- Monotonous Regularity of Booms and Busts - Je' Czaja
According to bankers, defaulting on national debts ushers in Armageddon,
yet defaults have occurred regularly throughout history and life goes
on.
Words such as “crisis” “emergency” and phrases such as “time
is running out” are daily used in news stories relating to current debt
situations in Greece. Greece is the nation currently in the spotlight,
and its default could lead to the “disintegration of the Eurozone,” as a
Wall Street Journal article warns, spilling over into Italy and Spain. From there, according to
On Wall Street, the “contagion” will spread in a “domino effect.”
Debt as Disease
The language of national debt reporting is consistently alarmist,
inferring that when a nation defaults on its debts, the results are as
catastrophic as the plague, spreading death and destruction around the
world, or like the former Cold War model of the Red Menace spreading
from nation to nation like falling dominoes.
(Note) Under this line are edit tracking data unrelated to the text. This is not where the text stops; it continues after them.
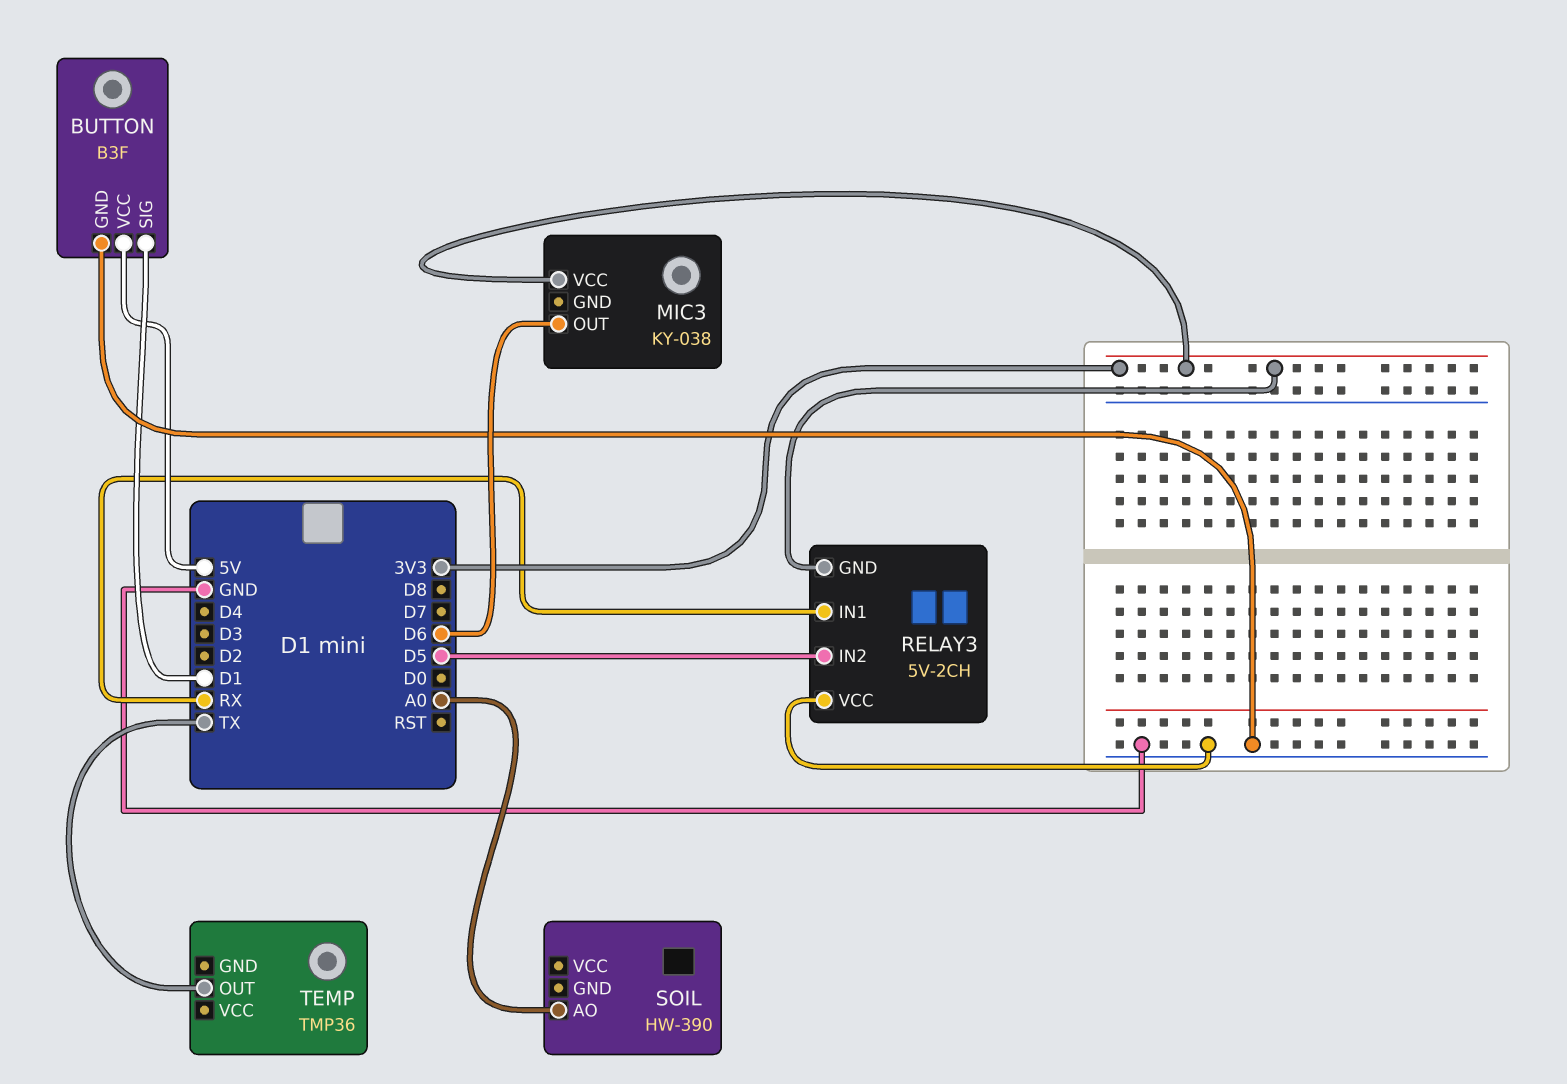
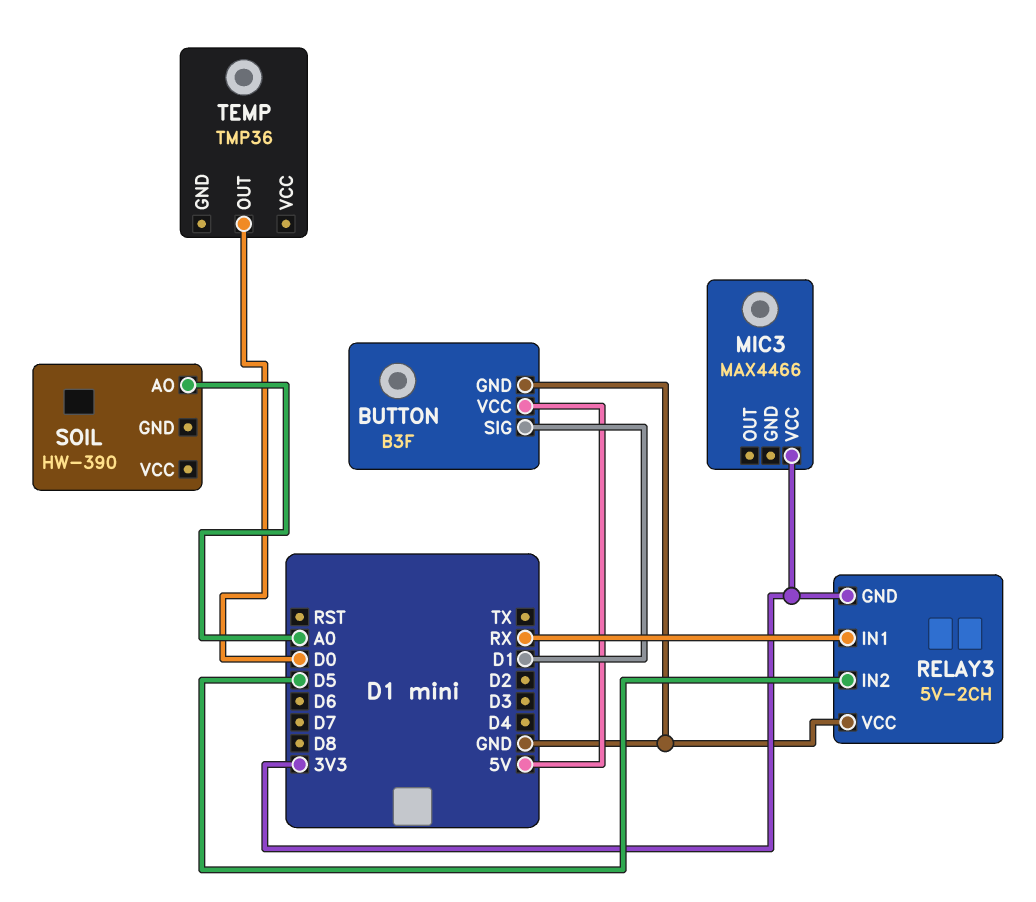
MIC3: KY-038 -> MAX4466
MIC3 pin OUT: D6 -> none
TEMP pin OUT: TX -> D0

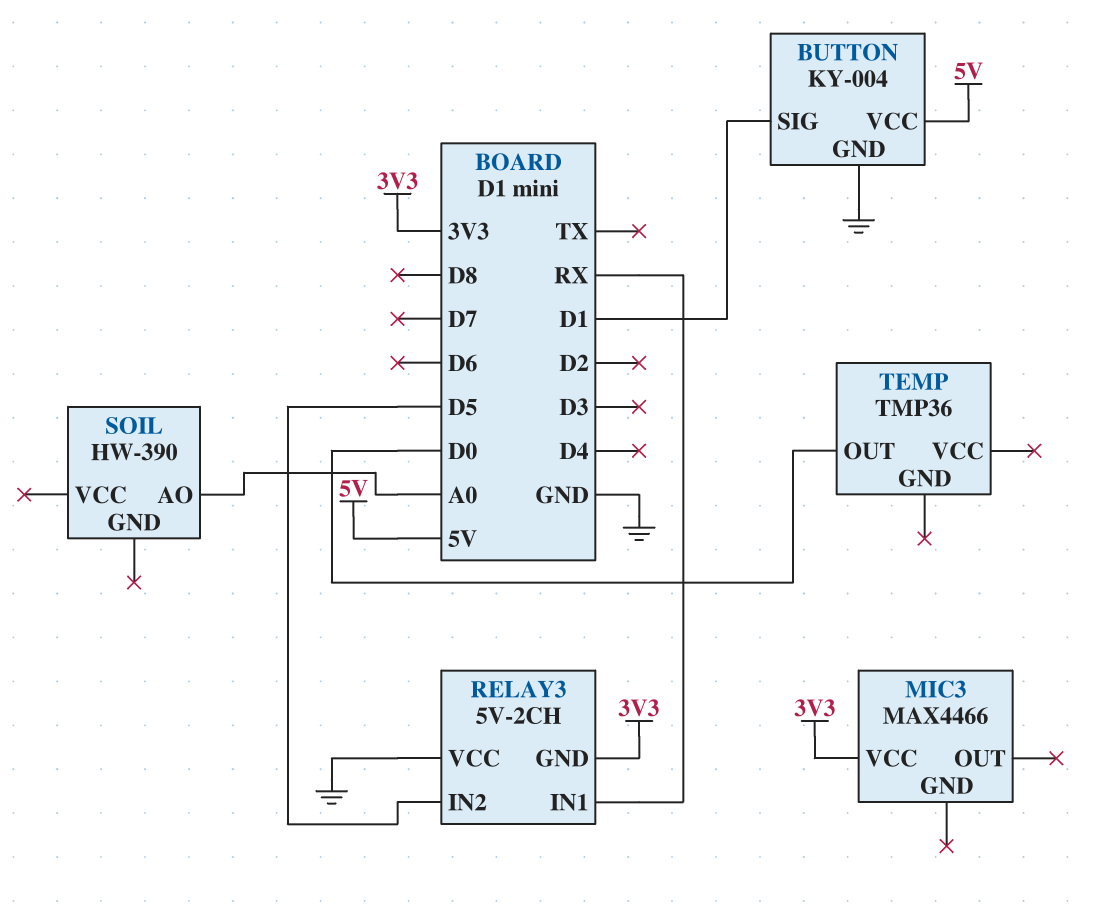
BUTTON: B3F -> KY-004

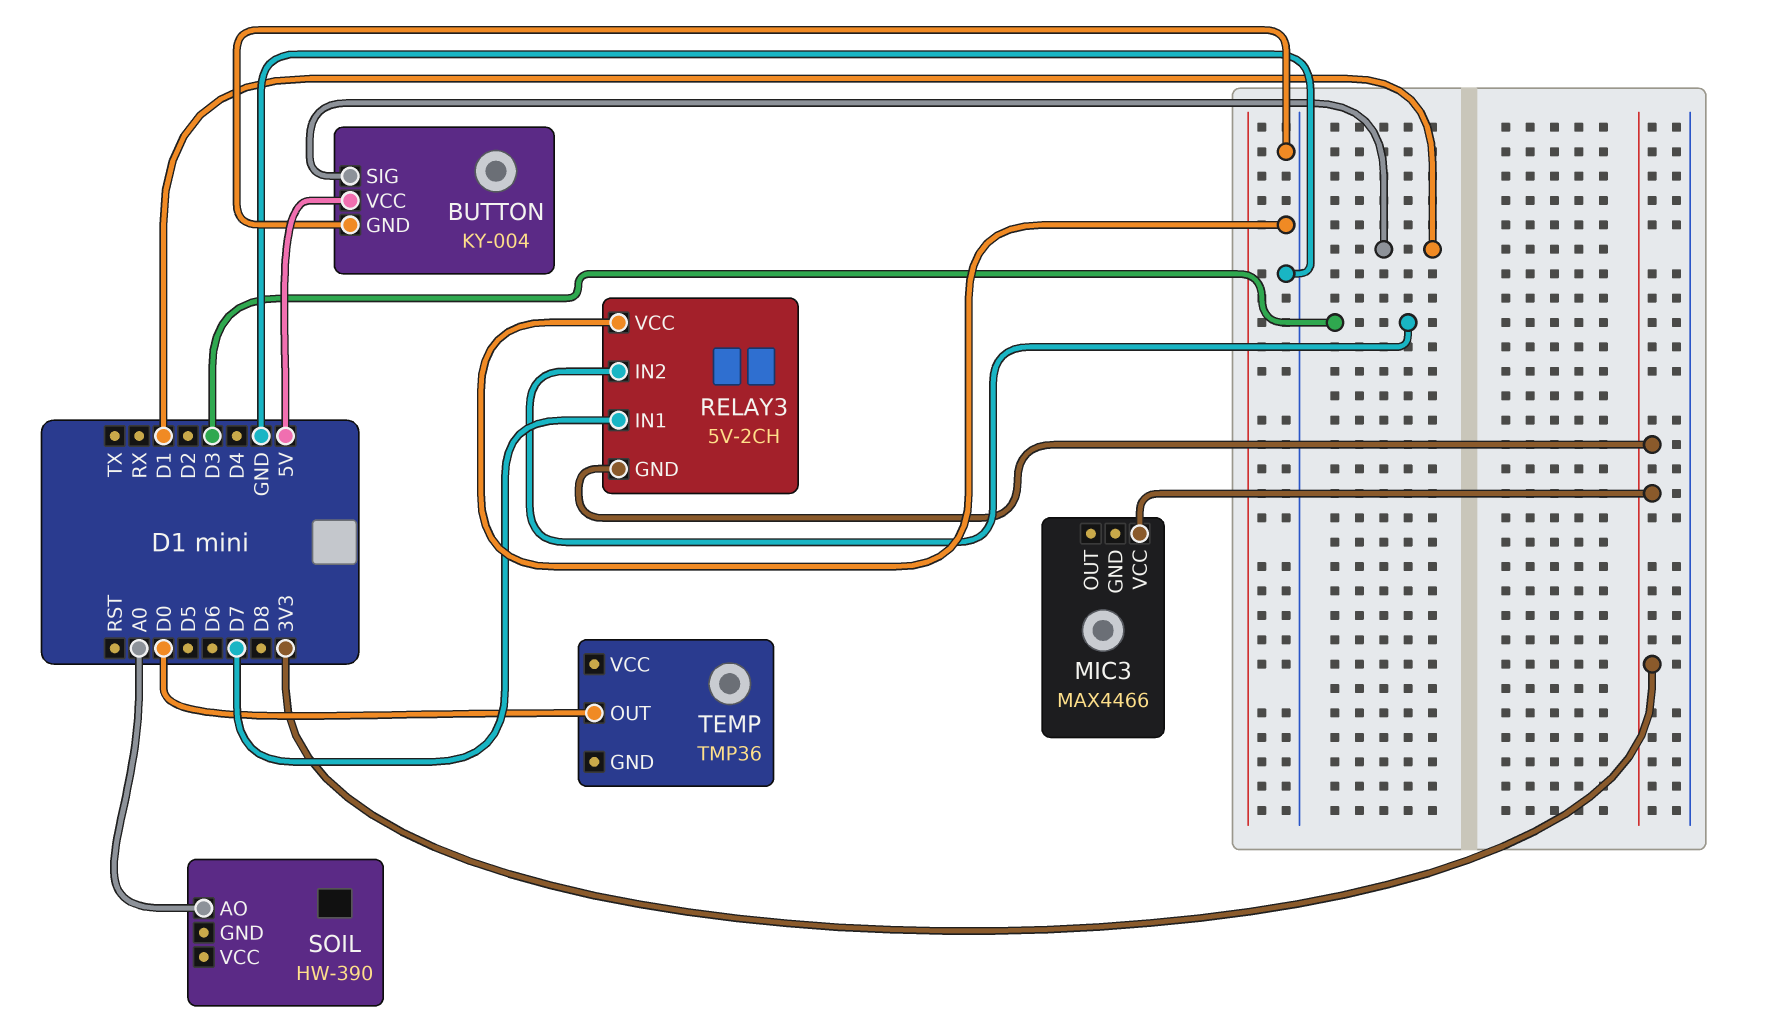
RELAY3 pin IN1: RX -> D7
RELAY3 pin IN2: D5 -> D3

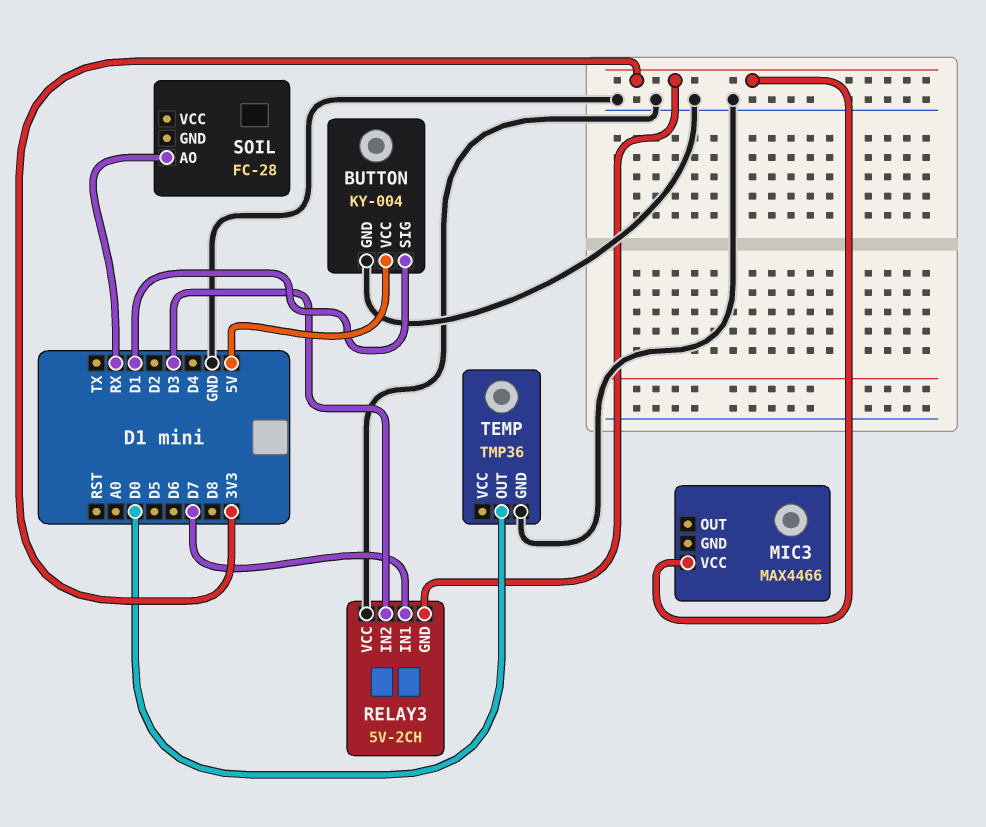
SOIL: HW-390 -> FC-28
SOIL pin AO: A0 -> RX
TEMP pin GND: none -> GND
The domino effect, some may
remember, was the metaphor used to increase U.S. involvement in
Vietnam.
Fear and Jargon
The language is designed to terrify and is no doubt effective. When
laymen then try to figure out what can be done to prevent the end of the
world as we know it, financial experts pour out reams of jargon and
numbers, which serve two purposes: it confirms their status as experts
since they know all these technical terms and renders the situation
completely unintelligible for laymen.